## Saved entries
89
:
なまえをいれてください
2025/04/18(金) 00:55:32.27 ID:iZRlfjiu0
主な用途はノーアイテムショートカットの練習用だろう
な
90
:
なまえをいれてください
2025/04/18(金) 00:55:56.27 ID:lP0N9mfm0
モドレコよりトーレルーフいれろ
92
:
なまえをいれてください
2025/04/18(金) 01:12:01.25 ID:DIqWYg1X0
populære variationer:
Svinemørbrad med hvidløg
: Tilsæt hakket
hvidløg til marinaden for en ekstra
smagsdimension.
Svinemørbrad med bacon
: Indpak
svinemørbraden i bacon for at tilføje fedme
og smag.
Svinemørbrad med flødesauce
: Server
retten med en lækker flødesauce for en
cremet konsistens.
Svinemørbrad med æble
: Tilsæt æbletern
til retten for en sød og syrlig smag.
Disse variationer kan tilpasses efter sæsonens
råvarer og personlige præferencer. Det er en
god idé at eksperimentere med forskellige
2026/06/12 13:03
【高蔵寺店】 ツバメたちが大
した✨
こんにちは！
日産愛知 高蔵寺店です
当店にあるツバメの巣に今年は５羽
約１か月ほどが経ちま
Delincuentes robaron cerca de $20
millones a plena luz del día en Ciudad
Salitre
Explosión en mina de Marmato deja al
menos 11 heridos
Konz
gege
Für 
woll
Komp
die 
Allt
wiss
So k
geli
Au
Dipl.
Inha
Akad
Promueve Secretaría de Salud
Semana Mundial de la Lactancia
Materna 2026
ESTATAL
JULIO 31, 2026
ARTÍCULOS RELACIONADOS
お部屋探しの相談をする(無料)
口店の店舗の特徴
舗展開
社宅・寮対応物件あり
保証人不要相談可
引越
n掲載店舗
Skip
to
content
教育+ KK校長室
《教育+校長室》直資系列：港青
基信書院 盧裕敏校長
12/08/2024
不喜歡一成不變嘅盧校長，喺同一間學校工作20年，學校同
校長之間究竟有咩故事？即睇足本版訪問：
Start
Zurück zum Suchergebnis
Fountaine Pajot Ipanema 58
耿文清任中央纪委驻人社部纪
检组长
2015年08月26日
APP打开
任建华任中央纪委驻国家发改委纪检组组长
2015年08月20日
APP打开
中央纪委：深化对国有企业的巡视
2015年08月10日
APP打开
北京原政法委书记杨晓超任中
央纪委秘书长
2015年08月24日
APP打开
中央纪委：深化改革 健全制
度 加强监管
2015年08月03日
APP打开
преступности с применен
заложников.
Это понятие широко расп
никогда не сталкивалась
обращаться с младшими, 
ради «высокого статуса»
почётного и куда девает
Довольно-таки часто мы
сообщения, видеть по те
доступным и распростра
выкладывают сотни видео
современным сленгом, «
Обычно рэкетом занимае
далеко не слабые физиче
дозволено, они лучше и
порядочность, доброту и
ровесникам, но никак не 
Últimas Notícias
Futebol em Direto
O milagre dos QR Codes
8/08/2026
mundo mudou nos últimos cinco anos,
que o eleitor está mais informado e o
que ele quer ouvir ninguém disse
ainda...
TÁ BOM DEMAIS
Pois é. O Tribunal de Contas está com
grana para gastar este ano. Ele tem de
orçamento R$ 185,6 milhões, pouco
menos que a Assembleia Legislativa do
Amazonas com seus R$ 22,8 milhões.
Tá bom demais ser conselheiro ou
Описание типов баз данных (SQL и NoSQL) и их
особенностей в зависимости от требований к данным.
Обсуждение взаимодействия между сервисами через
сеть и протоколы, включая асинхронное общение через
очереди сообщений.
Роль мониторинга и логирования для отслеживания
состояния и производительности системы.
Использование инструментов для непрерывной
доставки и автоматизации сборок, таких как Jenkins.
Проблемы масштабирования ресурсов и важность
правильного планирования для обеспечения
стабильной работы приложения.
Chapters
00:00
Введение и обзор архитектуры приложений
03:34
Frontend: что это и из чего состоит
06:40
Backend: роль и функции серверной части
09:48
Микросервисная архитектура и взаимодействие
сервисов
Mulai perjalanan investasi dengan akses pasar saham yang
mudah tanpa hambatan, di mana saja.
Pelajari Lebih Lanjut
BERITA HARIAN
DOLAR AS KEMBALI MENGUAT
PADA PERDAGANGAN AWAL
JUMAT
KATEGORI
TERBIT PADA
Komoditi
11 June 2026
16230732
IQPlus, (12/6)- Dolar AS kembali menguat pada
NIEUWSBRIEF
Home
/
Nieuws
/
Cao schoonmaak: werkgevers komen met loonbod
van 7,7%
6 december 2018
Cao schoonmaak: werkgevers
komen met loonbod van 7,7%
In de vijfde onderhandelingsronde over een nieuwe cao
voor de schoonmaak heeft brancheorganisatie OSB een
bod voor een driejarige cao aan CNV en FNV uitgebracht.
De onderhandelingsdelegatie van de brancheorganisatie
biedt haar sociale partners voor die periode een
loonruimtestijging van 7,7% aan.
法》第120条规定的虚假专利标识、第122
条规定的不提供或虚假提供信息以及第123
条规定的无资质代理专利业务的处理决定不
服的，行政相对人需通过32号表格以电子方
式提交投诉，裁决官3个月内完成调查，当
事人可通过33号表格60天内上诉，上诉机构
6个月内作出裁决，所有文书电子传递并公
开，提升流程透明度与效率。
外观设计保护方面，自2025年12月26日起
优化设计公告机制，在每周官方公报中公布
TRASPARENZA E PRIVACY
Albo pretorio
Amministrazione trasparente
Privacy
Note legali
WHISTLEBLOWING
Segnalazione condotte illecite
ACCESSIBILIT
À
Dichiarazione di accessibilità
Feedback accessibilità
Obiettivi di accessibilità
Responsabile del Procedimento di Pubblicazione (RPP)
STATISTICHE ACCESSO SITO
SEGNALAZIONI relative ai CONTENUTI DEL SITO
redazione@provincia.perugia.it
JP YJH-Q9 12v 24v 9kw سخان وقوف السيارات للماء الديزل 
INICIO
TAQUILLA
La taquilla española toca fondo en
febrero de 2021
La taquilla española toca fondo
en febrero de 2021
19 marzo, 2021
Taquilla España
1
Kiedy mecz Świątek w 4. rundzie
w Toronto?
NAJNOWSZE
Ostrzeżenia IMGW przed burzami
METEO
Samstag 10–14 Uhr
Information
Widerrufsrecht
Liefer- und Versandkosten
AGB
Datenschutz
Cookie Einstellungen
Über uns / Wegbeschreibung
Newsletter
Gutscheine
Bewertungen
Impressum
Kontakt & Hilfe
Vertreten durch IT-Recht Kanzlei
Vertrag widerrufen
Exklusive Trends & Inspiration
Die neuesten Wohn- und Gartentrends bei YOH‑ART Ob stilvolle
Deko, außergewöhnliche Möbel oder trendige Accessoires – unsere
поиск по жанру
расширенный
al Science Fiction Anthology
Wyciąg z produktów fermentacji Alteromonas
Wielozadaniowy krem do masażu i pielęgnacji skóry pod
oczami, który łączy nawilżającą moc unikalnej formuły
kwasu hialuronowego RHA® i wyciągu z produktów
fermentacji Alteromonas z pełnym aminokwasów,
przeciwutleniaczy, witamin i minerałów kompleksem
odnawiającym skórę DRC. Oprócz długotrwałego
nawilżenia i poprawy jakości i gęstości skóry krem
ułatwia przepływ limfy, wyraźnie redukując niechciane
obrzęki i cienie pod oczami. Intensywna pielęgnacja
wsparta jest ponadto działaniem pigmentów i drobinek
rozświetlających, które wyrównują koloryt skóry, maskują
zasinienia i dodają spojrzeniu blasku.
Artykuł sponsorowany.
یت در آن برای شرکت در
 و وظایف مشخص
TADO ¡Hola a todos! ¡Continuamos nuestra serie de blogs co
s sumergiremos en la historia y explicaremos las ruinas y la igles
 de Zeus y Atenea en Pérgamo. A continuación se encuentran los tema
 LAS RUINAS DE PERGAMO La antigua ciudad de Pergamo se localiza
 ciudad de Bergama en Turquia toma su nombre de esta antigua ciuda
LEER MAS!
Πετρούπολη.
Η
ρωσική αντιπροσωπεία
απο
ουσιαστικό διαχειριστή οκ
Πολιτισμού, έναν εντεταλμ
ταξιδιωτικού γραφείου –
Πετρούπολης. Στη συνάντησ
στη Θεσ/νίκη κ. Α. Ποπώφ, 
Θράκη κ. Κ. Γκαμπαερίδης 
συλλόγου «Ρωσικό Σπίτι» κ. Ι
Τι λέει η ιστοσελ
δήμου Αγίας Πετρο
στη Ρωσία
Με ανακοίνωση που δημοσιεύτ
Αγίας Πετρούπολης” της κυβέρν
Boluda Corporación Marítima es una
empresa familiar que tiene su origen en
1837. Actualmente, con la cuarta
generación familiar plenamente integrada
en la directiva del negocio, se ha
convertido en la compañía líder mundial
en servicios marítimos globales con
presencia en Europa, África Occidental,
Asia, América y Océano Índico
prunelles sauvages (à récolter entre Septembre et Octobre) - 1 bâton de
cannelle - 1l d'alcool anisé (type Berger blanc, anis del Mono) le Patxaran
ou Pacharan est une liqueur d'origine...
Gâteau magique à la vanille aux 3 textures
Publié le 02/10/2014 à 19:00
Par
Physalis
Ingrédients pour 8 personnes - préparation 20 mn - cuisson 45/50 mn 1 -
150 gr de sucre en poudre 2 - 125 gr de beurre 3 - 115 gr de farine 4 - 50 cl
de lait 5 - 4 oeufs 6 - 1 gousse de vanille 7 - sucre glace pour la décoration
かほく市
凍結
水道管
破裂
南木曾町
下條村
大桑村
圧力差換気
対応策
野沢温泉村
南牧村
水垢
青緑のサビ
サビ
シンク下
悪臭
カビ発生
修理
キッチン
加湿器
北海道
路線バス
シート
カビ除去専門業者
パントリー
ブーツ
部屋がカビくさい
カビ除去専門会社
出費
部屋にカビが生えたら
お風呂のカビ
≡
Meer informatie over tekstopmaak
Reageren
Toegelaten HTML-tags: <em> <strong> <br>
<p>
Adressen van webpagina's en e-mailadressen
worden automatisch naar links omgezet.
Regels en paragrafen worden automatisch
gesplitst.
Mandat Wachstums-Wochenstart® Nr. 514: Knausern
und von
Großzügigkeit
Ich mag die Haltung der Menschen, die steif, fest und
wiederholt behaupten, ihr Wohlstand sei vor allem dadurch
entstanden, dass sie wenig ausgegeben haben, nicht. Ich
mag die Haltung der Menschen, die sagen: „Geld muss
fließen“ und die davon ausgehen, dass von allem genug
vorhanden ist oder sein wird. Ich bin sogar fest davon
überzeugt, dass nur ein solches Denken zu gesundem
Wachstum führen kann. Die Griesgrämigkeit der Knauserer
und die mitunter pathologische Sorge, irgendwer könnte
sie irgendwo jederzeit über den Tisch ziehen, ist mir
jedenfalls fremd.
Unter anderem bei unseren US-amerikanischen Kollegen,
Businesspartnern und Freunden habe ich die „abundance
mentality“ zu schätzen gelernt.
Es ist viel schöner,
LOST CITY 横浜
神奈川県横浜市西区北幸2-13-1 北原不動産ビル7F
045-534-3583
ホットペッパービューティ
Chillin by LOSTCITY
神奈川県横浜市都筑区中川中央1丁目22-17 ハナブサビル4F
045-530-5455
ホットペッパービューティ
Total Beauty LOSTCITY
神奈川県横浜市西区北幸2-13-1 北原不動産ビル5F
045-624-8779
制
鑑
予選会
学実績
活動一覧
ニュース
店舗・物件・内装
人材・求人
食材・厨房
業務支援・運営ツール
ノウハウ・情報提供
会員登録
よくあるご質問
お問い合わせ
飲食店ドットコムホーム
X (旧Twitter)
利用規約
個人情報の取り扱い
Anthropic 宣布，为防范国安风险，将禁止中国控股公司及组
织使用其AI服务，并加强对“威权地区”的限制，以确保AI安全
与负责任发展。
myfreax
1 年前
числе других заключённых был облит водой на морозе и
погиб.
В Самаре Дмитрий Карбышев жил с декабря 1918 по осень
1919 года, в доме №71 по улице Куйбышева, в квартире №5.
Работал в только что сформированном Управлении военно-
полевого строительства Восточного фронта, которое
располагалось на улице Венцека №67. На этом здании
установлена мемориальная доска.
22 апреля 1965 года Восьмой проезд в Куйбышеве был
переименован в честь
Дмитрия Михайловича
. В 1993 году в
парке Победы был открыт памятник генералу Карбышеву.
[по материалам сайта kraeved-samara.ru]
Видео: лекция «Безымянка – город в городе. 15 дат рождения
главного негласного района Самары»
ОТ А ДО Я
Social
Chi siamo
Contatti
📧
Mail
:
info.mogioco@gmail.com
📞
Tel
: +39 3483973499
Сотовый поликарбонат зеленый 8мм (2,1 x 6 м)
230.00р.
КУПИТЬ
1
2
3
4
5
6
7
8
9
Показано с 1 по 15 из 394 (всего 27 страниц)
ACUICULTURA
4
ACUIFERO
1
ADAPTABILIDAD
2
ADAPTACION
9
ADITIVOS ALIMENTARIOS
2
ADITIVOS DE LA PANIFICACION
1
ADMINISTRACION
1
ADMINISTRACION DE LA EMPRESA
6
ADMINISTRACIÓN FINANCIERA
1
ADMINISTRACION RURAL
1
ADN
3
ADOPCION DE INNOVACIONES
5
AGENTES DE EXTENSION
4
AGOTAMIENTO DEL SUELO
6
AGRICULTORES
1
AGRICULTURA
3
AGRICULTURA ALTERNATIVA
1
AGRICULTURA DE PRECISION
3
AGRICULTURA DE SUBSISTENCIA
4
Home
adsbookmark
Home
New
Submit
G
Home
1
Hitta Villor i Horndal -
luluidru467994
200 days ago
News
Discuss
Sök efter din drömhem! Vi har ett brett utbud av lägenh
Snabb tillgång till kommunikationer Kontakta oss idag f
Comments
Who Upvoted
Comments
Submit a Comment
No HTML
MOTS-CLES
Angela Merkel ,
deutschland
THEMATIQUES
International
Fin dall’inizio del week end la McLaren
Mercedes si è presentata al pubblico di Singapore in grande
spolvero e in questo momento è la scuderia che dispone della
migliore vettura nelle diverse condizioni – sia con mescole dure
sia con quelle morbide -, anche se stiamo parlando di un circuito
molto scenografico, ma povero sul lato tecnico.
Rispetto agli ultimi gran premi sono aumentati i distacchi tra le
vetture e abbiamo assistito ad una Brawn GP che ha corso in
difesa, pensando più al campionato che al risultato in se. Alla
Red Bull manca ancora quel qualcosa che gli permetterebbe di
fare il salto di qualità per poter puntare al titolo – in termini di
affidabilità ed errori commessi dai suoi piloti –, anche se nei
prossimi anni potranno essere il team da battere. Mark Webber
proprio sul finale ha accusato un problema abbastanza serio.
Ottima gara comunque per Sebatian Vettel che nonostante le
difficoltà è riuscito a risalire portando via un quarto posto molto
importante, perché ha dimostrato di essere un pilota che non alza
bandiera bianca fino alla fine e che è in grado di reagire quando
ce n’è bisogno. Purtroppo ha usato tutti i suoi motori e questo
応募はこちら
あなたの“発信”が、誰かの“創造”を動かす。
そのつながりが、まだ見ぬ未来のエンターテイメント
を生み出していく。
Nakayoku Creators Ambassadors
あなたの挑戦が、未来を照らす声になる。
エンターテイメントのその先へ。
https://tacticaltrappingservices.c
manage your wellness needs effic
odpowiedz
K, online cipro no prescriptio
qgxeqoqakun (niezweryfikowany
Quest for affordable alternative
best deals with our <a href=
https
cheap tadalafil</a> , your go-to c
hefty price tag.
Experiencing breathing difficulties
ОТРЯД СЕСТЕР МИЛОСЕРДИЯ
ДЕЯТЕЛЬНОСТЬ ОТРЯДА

## Exercise instructions
In your answer, include only the lines above starting at the line that holds "神奈川県横浜市西区北幸2-13-1 北原不動産ビル5F" and ending at the line that holds "Mercedes si è", copied exactly.

## Answer for this exercise
神奈川県横浜市西区北幸2-13-1 北原不動産ビル5F
045-624-8779
制
鑑
予選会
学実績
活動一覧
ニュース
店舗・物件・内装
人材・求人
食材・厨房
業務支援・運営ツール
ノウハウ・情報提供
会員登録
よくあるご質問
お問い合わせ
飲食店ドットコムホーム
X (旧Twitter)
利用規約
個人情報の取り扱い
Anthropic 宣布，为防范国安风险，将禁止中国控股公司及组
织使用其AI服务，并加强对“威权地区”的限制，以确保AI安全
与负责任发展。
myfreax
1 年前
числе других заключённых был облит водой на морозе и
погиб.
В Самаре Дмитрий Карбышев жил с декабря 1918 по осень
1919 года, в доме №71 по улице Куйбышева, в квартире №5.
Работал в только что сформированном Управлении военно-
полевого строительства Восточного фронта, которое
располагалось на улице Венцека №67. На этом здании
установлена мемориальная доска.
22 апреля 1965 года Восьмой проезд в Куйбышеве был
переименован в честь
Дмитрия Михайловича
. В 1993 году в
парке Победы был открыт памятник генералу Карбышеву.
[по материалам сайта kraeved-samara.ru]
Видео: лекция «Безымянка – город в городе. 15 дат рождения
главного негласного района Самары»
ОТ А ДО Я
Social
Chi siamo
Contatti
📧
Mail
:
info.mogioco@gmail.com
📞
Tel
: +39 3483973499
Сотовый поликарбонат зеленый 8мм (2,1 x 6 м)
230.00р.
КУПИТЬ
1
2
3
4
5
6
7
8
9
Показано с 1 по 15 из 394 (всего 27 страниц)
ACUICULTURA
4
ACUIFERO
1
ADAPTABILIDAD
2
ADAPTACION
9
ADITIVOS ALIMENTARIOS
2
ADITIVOS DE LA PANIFICACION
1
ADMINISTRACION
1
ADMINISTRACION DE LA EMPRESA
6
ADMINISTRACIÓN FINANCIERA
1
ADMINISTRACION RURAL
1
ADN
3
ADOPCION DE INNOVACIONES
5
AGENTES DE EXTENSION
4
AGOTAMIENTO DEL SUELO
6
AGRICULTORES
1
AGRICULTURA
3
AGRICULTURA ALTERNATIVA
1
AGRICULTURA DE PRECISION
3
AGRICULTURA DE SUBSISTENCIA
4
Home
adsbookmark
Home
New
Submit
G
Home
1
Hitta Villor i Horndal -
luluidru467994
200 days ago
News
Discuss
Sök efter din drömhem! Vi har ett brett utbud av lägenh
Snabb tillgång till kommunikationer Kontakta oss idag f
Comments
Who Upvoted
Comments
Submit a Comment
No HTML
MOTS-CLES
Angela Merkel ,
deutschland
THEMATIQUES
International
Fin dall’inizio del week end la McLaren
Mercedes si è presentata al pubblico di Singapore in grande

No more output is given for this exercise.